## YOUR GOAL
Copy out the records word for word, from the first line through the line that contains "title Next workshops [101, 45, 1924, 236]".

## DATA EXCERPTS

————————

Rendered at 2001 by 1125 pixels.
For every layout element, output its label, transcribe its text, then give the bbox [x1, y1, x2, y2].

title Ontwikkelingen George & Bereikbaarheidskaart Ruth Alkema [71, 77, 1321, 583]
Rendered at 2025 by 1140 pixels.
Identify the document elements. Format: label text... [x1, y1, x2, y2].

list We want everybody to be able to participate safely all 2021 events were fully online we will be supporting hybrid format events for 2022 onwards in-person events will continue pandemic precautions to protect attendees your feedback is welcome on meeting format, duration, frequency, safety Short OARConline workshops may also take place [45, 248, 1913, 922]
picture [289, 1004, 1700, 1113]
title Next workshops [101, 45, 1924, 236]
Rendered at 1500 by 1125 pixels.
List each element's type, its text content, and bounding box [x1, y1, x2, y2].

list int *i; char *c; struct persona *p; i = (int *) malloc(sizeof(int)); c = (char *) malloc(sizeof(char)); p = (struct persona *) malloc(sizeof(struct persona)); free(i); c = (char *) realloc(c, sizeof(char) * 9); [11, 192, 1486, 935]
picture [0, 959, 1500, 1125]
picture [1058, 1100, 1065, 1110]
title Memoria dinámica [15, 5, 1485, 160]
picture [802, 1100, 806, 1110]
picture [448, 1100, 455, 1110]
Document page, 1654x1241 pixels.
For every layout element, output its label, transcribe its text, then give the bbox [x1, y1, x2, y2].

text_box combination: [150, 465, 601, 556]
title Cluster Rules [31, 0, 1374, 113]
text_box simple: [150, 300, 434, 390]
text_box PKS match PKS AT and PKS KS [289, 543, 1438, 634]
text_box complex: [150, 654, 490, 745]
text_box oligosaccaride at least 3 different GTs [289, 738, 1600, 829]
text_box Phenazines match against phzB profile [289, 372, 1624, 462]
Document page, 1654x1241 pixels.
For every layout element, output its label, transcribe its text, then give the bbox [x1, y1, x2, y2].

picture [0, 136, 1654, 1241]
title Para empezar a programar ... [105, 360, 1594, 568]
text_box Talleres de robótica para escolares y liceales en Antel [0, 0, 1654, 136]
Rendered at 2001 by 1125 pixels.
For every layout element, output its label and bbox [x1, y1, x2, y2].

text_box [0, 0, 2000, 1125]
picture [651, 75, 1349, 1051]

————————

## EXERCISE RESPONSE
Rendered at 2001 by 1125 pixels.
For every layout element, output its label, transcribe its text, then give the bbox [x1, y1, x2, y2].

title Ontwikkelingen George & Bereikbaarheidskaart Ruth Alkema [71, 77, 1321, 583]
Rendered at 2025 by 1140 pixels.
Identify the document elements. Format: label text... [x1, y1, x2, y2].

list We want everybody to be able to participate safely all 2021 events were fully online we will be supporting hybrid format events for 2022 onwards in-person events will continue pandemic precautions to protect attendees your feedback is welcome on meeting format, duration, frequency, safety Short OARConline workshops may also take place [45, 248, 1913, 922]
picture [289, 1004, 1700, 1113]
title Next workshops [101, 45, 1924, 236]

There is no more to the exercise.